A Return Code of “0” indicates that the command completed successfully.

Set Log Level

Use this command to set the logging level on the server.

Log Level: The logging level to set on the server. A value of 00 will produce a minimal log, a value of 50 will produce a detailed log.

When you click Submit, the information is sent to the AKM server and the application responds with the result of your request:

------------------------------------------
Command: Set Log Level
------------------------------------------
Server: AKM Server (216.211.138.178 port 6001)
 Transaction Length:  00008 
 Transaction Id:  1156 
 Return Code:  0 
 Command completed successfully.
Command Output:
 No additional command output
---------------------------------------
End Set Log Level Command
---------------------------------------

The set log level is not echoed back as part of the command, but if the Return Code is “0” then the log level has been set to the entered value.

Stop Key Store

Use this command to halt key management services on the AKM server. The services that are stopped include key retrieval, encryption, administration, and key mirroring. To restart Alliance Key Manager you must log on to the web interface using your user ID and password, then restart AKM via the Custom Commands link. See the AKM Server Management Guide for more information.

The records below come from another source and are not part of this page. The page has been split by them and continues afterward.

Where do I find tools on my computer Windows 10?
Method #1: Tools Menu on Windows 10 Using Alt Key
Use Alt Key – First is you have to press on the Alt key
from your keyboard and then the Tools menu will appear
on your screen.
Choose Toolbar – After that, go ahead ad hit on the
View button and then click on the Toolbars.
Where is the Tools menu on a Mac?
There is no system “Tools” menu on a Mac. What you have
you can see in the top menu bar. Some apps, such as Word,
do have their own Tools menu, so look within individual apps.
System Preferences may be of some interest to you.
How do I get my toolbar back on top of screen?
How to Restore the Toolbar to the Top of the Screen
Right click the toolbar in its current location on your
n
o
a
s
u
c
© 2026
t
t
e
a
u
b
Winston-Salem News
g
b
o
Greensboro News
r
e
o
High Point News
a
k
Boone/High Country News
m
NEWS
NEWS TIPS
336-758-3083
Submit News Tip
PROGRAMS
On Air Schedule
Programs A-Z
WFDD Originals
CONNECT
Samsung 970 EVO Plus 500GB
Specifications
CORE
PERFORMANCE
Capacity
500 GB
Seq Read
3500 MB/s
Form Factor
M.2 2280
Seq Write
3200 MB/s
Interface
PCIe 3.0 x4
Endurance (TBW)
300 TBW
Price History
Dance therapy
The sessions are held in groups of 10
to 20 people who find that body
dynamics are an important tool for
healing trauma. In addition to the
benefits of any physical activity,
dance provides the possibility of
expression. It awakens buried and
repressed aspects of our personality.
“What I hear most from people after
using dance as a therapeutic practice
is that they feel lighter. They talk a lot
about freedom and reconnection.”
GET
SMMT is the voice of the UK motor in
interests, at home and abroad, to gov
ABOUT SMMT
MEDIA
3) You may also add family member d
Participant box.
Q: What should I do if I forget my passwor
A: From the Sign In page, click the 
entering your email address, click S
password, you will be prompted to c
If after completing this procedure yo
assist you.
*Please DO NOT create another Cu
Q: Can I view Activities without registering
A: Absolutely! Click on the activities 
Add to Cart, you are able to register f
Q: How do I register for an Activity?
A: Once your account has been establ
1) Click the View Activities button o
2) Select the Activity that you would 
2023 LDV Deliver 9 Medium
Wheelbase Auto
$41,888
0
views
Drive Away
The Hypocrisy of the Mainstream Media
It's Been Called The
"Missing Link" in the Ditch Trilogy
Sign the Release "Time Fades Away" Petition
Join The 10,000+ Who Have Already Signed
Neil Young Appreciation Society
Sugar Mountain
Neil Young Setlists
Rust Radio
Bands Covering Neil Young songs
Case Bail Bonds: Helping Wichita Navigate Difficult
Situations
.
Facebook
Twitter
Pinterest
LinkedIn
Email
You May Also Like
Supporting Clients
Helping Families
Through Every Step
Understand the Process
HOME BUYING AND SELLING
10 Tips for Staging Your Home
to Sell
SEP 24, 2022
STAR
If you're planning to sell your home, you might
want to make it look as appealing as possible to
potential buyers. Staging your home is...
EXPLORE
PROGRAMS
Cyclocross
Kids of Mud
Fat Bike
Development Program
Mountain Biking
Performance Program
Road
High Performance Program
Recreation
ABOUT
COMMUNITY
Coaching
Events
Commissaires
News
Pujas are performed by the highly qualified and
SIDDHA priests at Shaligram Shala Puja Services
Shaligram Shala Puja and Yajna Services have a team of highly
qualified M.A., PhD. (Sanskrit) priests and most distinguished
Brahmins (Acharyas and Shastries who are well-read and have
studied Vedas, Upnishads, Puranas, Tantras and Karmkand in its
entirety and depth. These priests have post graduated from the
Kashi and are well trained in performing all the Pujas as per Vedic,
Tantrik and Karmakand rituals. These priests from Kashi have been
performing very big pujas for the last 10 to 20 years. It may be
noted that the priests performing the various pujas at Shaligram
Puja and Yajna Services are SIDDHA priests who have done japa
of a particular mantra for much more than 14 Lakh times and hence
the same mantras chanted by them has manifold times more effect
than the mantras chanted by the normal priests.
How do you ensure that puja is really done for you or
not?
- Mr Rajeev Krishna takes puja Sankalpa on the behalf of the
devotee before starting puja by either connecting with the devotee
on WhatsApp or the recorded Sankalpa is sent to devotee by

When you click Submit, the information is sent to the AKM server and the application responds with the result of your request:

------------------------------------------
Command: Stop Key Store
------------------------------------------
Server: AKM Server (216.211.138.178 port 6001)
 Transaction Length:  00008 
 Transaction Id:  1028 
 Return Code:  0 
 Command completed successfully.
Command Output:
 No additional command output
---------------------------------------
End Stop Key Store Command
---------------------------------------

A Return Code value of “0” indicates that key management services were successfully halted.

Chapter 18: Problem Determination

In the event you have a problem using the AKM Administrative Console, review the diagnostic messages in the bottom pane. Correct any errors and try again. View the log file for more detailed information. The log file is located at C:\Users\<UserName>\Documents\TownsendSecurity\Log by default.

You can also view AKM server error logs via the web interface. Ask your System Administrator for assistance with viewing AKM server error logs, or see the AKM Server Management Guide.